(Records excerpted from a collection)
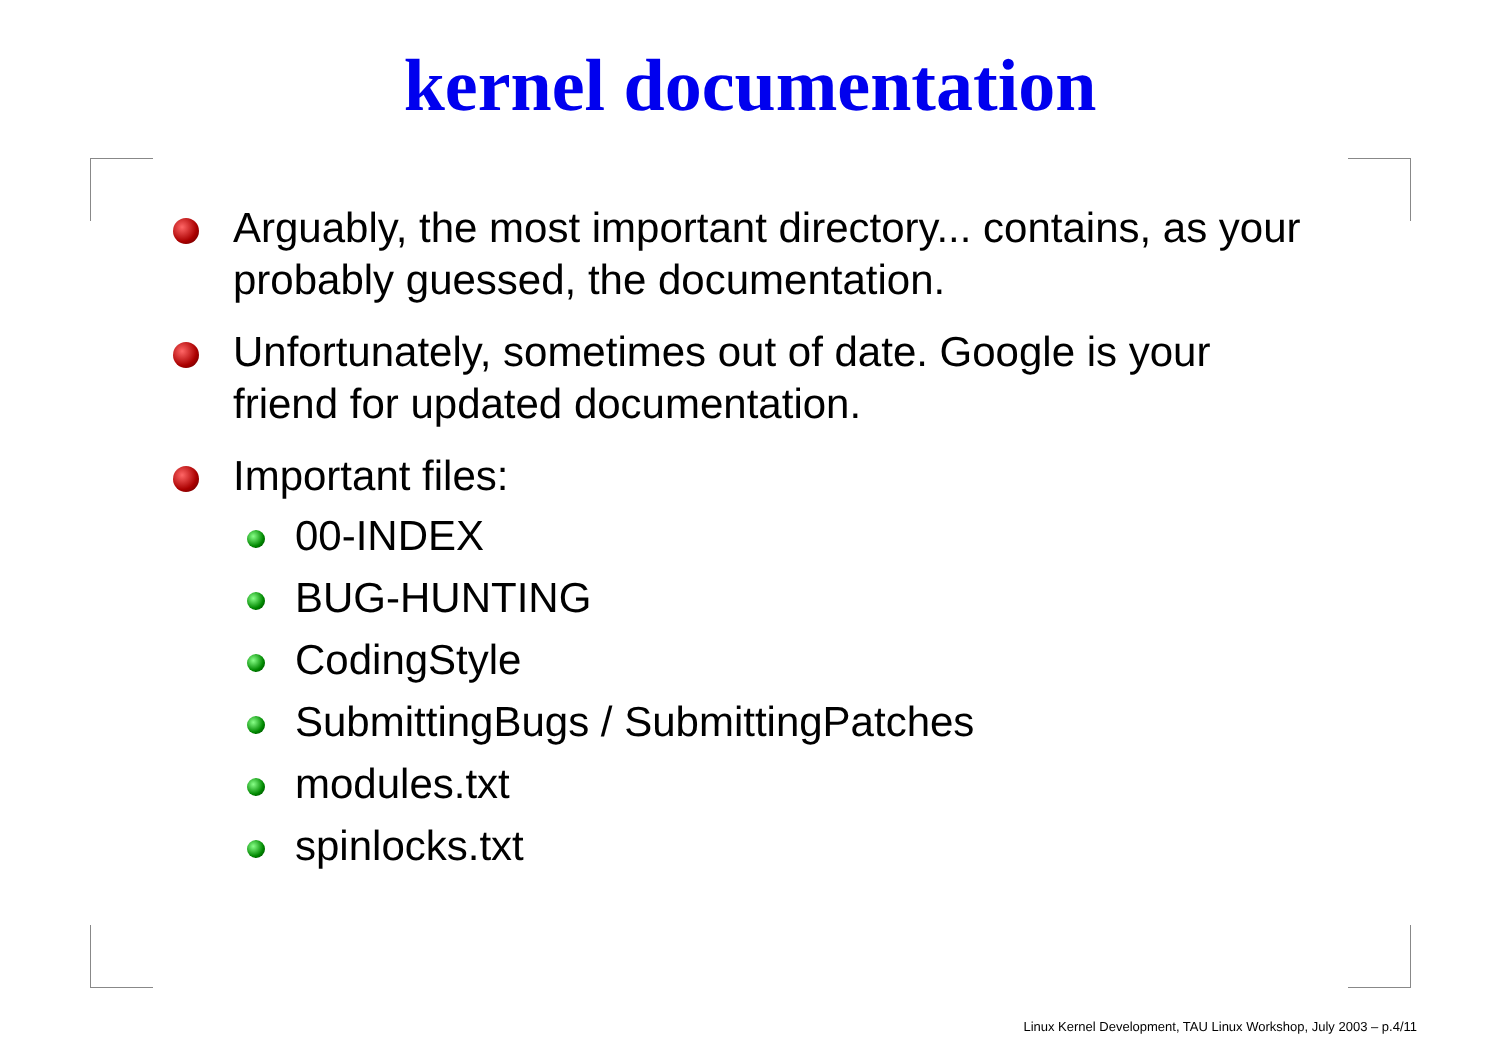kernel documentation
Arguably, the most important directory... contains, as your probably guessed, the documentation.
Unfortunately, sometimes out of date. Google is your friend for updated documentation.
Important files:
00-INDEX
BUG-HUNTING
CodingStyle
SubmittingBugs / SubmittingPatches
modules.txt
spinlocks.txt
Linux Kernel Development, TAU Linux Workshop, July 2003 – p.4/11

■ **Exercise details**
Give every record again word for word, pictures excluded.

■ **Output of the exercise**
kernel documentation
Arguably, the most important directory... contains, as your probably guessed, the documentation.
Unfortunately, sometimes out of date. Google is your friend for updated documentation.
Important files:
00-INDEX
BUG-HUNTING
CodingStyle
SubmittingBugs / SubmittingPatches
modules.txt
spinlocks.txt
Linux Kernel Development, TAU Linux Workshop, July 2003 – p.4/11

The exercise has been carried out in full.